En esa evolución, cada vez que una persona salía de los límites de su villorrio, ciudad, comarca, reino, o lo que sea, automáticamente pasaba a categoría de peregrinus, un extranjero ante los ojos de quienes lo recibían y no siempre de buena gana. Los «extraños» siempre despertaron recelos. Poco a poco el comportamiento consuetudinario de los distintos anfitriones estatales— por llamarlos así— fue promoviendo el reconocimiento de alguna clase de protección, ya que ese individuo llevaba consigo derechos y obligaciones exigibles y observables donde quiera que él se encontrara, y por su sola condición humana.
Cuando el ius gentium evolucionó hacia un ius inter gentium a medida que se afianzaba la idea de Estado, y, de hecho, cuando terminó de conformarse tal concepto jurídico-político a inicios de la Edad Moderna, el DI lo reconoció como sujeto primordial. El individuo pasó a ser entonces un «problema» estatal, un asunto de derecho interno, y básicamente su Estado de nacimiento debía proporcionarle la cobertura necesaria para resguardar sus derechos elementales. Asimismo, ese proceso se aceleró con la afirmación del concepto de soberanía popular en tanto legitimador de los sistemas políticos, cualesquiera sean estos, sobre todo a partir de la independencia norteamericana y de la revolución francesa. Las nuevas organizaciones políticas, en ejercicio de su derecho de autodeterminación, empezaron a sancionar sus respectivas cartas magnas en las cuales, por aplicación del principio de jurisdicción exclusiva también inherente a su condición soberana, se hacían cargo del individuo nativo o extranjero y de las cosas que se hallaran dentro de sus límites territoriales.

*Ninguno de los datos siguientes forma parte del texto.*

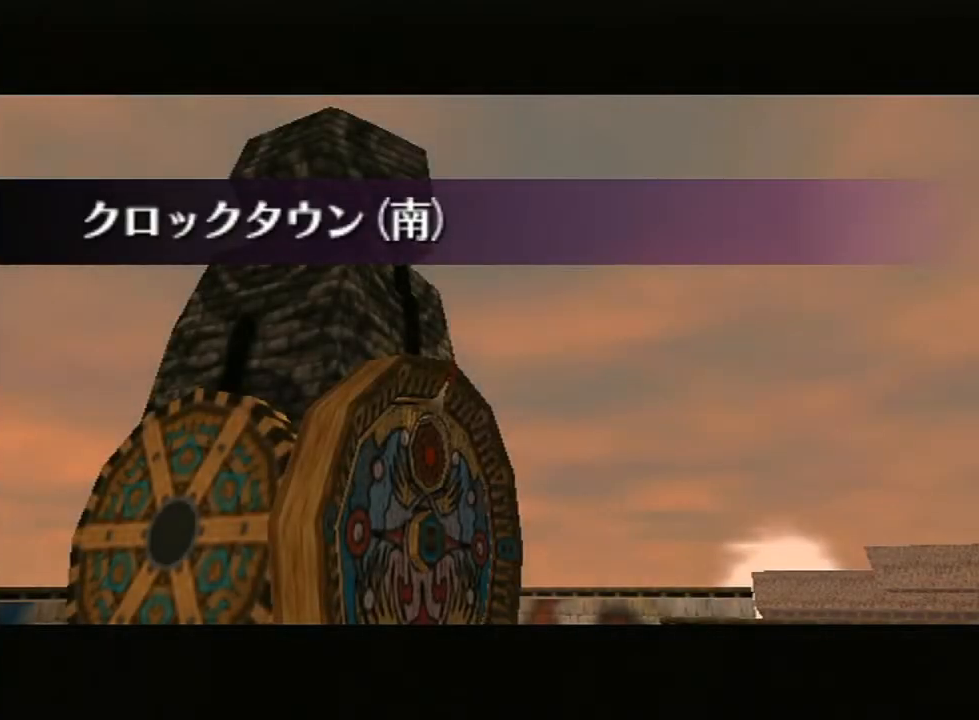
{"buttons": [], "left_stick": "down-right", "right_stick": "center", "events": []}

Para esa época, el DI ya tenía un perfil científico y académico propio, separado del derecho público interno. Su anclaje en el iusnaturalismo racionalista fue quedando atrás para dar paso a la visión positivista, lo cual implicaba el reconocimiento de los tratados como su fuente principal. Los «panes bajo el brazo» que traían al mundo los nacientes Estados, constituían una novedosa categoría de principios inmanentes de su condición soberana. Así, integridad territorial, independencia política, libre determinación, identidad, jurisdicción exclusiva, et alii, pasaron a ocupar un lugar preferencial en la reflexión doctrinaria. Mientras tanto el individuo persona por un buen tiempo tuvo que arreglarse con lo que su país de origen le asignaba.
De hecho, las desatenciones se advierten en las tensiones sociales ostensibles a partir de la primera Revolución Industrial a inicios del siglo XIX. Si bien los derechos humanos considerados de primera generación (derechos civiles y políticos) estaban enunciados en todas las modernas constituciones nacionales, en mayor o menor extensión y nivel de observancia, era evidente que ningún sistema político durante aquella centuria estaba en condiciones de resguardar a los habitantes sus derechos económicos, sociales y culturales. Así fue la evolución y la humanidad hubo de sufrir mucho hasta que finalmente se incorporaron en la agenda política mundial.
En materia de protección universal de derechos, la implicancia de esa «disociación»— entre lo nacional interno y lo internacional— se reflejó en el acotado instituto de la protección diplomática, mediante el cual se podía obtener la asistencia del Estado de origen en casos de conculcarse derechos en otro país— (37). Para conseguirlo, tal persona debía agotar las instancias jurisdiccionales del Estado receptor, el de origen no debía ejercer la protección con retraso ni haber renunciado a ella y el sujeto lesionado no haber sido promotor del suceso a raíz del cual se produjera el menoscabo (Akehurst— (38), 1972: cap. 6). Por cierto, no era lo mismo ocasionar un daño patrimonial a una persona que haberla detenido arbitrariamente y torturado. En este punto, las exigencias legales iban más rápido que la voluntad de los Estados y al asumir el DI estas situaciones se conmovían los cimientos de la jurisdicción exclusiva de los Estados y, por ende, la soberanía nacional.